In June I started to offer courses for The Fintry Trust, see the flyers below. The offer (a friend had recommended me) came unexpectedly and as a kind of gift. I had just cancelled a show in London due to Covid-19.
Working online on zoom seems one of those strange and positive outcomes of a general crisis; discovering that it is possible to engage with people, see their uncovered faces, saving long journeys to attend meetings.
These courses provide a great opportunity for me to expand my practice stronger again into research, balancing painting/drawing and text research/writing, a way of working both sides of the brain that perfectly suits my needs/wants, which I could especially thrive on during my PhD research. However, working for, organising and preparing exhibitions in the last years interrupted proper continuity in this way.
Currently, or better still (after all these years) I am fascinated by alchemical medieval manuscripts and illuminations. And the preparations for the Fintry courses turned out to push me again and inevitably into intense engagement with alchemical ideas, symbols, frameworks; in particular with regards to Splendor Solis (again, this time more in detail) and Aurora Consurgens, which has a unique slant on the Feminine. Working with Aurora will continue into a larger project over the next year.

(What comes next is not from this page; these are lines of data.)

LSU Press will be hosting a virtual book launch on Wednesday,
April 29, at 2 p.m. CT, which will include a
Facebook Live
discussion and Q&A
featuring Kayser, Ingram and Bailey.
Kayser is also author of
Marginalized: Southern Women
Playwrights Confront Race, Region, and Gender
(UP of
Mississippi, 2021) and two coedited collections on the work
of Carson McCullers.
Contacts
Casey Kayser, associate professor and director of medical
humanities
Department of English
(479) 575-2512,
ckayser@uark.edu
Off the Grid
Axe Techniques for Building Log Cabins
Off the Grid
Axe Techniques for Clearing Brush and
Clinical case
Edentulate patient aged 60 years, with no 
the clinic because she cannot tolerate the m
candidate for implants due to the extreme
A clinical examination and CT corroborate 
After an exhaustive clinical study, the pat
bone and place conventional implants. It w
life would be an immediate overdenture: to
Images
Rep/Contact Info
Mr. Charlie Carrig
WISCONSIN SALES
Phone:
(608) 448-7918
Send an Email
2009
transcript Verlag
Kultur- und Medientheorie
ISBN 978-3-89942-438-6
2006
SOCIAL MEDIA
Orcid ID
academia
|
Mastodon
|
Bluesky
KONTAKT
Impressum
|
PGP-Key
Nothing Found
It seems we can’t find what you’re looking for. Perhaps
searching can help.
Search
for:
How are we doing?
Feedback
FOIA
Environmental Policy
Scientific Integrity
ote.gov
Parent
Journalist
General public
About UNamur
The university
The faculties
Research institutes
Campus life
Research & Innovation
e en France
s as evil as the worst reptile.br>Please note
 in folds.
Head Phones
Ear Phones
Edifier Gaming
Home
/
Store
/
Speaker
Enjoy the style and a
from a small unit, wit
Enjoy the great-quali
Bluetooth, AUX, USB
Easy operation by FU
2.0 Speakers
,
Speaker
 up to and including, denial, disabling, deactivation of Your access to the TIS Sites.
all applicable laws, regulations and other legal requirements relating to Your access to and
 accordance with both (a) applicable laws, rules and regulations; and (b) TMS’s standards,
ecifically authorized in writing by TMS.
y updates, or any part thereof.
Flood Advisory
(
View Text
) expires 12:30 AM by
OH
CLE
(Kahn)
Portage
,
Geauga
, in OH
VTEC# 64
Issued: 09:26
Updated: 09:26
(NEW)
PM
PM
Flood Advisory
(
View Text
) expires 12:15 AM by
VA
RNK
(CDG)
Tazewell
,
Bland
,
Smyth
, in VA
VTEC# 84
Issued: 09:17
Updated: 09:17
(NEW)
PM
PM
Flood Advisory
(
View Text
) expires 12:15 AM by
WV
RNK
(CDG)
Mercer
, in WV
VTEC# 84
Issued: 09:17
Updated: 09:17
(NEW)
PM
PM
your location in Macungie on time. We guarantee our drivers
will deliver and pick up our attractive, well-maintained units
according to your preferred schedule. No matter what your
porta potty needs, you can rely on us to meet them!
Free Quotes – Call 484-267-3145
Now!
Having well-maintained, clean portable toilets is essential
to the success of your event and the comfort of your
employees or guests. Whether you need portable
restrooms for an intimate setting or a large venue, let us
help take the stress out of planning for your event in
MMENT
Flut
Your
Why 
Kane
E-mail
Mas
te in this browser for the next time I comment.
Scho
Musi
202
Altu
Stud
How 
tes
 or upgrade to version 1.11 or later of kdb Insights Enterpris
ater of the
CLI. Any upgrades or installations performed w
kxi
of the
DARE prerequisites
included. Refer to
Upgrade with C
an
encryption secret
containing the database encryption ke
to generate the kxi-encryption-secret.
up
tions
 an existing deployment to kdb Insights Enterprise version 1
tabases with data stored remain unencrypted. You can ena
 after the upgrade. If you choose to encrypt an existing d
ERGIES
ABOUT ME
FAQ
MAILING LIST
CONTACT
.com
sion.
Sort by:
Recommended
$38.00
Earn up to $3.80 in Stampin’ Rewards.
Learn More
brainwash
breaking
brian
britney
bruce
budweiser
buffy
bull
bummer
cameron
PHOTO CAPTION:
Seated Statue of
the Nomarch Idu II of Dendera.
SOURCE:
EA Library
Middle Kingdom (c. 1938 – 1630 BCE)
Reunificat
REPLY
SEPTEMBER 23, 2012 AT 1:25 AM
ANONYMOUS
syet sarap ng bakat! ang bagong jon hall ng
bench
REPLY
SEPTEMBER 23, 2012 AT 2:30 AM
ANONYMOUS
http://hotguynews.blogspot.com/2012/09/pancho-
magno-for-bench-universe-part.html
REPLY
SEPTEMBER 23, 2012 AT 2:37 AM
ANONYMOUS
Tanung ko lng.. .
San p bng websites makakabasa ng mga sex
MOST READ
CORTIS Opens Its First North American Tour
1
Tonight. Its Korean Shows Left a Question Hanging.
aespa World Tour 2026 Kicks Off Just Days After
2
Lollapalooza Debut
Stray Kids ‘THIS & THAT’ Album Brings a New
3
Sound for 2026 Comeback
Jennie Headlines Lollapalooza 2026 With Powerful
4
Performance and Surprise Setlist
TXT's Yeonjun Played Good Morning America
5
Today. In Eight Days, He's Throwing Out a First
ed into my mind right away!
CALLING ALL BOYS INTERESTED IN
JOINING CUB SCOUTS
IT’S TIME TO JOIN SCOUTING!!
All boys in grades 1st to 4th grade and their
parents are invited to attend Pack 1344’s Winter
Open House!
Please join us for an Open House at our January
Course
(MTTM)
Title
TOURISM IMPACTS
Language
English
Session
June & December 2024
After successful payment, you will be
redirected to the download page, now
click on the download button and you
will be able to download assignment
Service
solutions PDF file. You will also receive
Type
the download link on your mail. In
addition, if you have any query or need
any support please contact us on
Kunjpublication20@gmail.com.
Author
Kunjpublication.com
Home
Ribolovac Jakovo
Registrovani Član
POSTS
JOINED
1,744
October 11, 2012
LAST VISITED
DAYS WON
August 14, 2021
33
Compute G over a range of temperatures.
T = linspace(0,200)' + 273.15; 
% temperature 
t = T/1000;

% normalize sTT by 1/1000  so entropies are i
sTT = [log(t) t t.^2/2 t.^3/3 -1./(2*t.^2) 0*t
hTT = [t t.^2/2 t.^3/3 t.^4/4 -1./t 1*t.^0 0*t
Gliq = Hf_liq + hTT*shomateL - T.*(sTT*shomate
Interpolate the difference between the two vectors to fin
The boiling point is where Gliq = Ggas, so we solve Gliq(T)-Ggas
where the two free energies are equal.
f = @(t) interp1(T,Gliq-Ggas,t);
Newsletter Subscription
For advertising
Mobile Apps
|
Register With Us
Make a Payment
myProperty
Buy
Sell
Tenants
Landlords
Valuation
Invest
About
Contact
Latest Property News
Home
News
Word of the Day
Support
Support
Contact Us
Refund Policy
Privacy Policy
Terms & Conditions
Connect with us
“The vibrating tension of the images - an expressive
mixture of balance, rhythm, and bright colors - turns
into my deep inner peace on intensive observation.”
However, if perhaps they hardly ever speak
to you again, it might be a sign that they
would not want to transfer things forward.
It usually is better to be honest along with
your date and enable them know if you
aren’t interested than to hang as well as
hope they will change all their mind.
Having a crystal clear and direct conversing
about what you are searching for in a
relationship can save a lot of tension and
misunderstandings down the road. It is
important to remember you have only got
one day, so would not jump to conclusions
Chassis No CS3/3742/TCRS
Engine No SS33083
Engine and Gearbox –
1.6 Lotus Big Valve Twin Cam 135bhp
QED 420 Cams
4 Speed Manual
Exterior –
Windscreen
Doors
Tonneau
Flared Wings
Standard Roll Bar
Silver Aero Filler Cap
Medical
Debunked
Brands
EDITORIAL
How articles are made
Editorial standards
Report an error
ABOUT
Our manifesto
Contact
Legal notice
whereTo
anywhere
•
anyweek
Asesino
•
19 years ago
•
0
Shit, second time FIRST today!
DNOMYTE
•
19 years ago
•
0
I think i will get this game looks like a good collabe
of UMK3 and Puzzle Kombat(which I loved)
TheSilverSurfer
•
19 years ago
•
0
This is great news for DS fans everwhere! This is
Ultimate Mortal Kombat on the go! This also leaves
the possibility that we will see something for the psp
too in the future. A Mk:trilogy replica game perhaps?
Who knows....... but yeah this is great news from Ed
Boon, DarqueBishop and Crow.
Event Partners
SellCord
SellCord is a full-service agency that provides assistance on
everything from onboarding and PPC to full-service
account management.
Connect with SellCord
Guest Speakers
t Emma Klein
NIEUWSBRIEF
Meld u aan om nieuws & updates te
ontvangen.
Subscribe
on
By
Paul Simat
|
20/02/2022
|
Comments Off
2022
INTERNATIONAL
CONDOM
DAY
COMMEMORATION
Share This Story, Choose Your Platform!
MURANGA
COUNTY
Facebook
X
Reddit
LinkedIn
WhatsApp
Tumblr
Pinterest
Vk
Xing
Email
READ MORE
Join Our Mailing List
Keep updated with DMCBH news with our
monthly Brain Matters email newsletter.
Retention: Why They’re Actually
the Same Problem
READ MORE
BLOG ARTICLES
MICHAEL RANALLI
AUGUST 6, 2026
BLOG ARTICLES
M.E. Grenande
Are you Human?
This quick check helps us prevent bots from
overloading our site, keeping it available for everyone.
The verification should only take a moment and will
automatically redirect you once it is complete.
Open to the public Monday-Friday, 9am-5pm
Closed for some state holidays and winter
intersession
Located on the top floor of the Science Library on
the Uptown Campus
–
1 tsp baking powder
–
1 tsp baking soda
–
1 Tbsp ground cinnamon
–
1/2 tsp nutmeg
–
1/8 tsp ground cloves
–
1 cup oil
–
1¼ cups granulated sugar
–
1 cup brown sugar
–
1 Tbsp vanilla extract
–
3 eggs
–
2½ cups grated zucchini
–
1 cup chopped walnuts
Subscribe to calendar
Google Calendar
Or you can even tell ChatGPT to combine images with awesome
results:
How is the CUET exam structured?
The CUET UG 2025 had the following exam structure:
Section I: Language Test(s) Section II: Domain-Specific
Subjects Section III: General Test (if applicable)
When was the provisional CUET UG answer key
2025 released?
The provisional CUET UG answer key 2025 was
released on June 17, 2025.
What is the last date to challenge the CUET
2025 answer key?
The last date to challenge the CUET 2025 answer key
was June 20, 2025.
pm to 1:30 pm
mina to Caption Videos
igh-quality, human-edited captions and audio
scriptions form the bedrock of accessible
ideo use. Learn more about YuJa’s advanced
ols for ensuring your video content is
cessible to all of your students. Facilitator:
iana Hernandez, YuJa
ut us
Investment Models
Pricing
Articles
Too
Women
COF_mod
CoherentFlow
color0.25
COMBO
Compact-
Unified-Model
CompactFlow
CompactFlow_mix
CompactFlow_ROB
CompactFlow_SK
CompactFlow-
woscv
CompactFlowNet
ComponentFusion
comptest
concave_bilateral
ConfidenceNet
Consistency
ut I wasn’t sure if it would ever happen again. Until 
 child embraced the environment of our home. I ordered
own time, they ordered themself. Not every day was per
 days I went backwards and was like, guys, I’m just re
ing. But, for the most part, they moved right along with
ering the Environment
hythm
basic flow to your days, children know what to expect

I have profited immensely from this research, and sharing the results with those people who have booked my courses out of curiosity or pure interest in alchemy and its philosophical and ‘spiritual’ potential, has been/is a deeply rewarding experience for me.
Future courses will be around Cy Twombly’s works relating to Rainer Maria Rilke, then around Nicholas Poussin’s late mythological landscapes (in the first half of 2021); those who know me a bit, will recognise the names and subjects from long standing interest.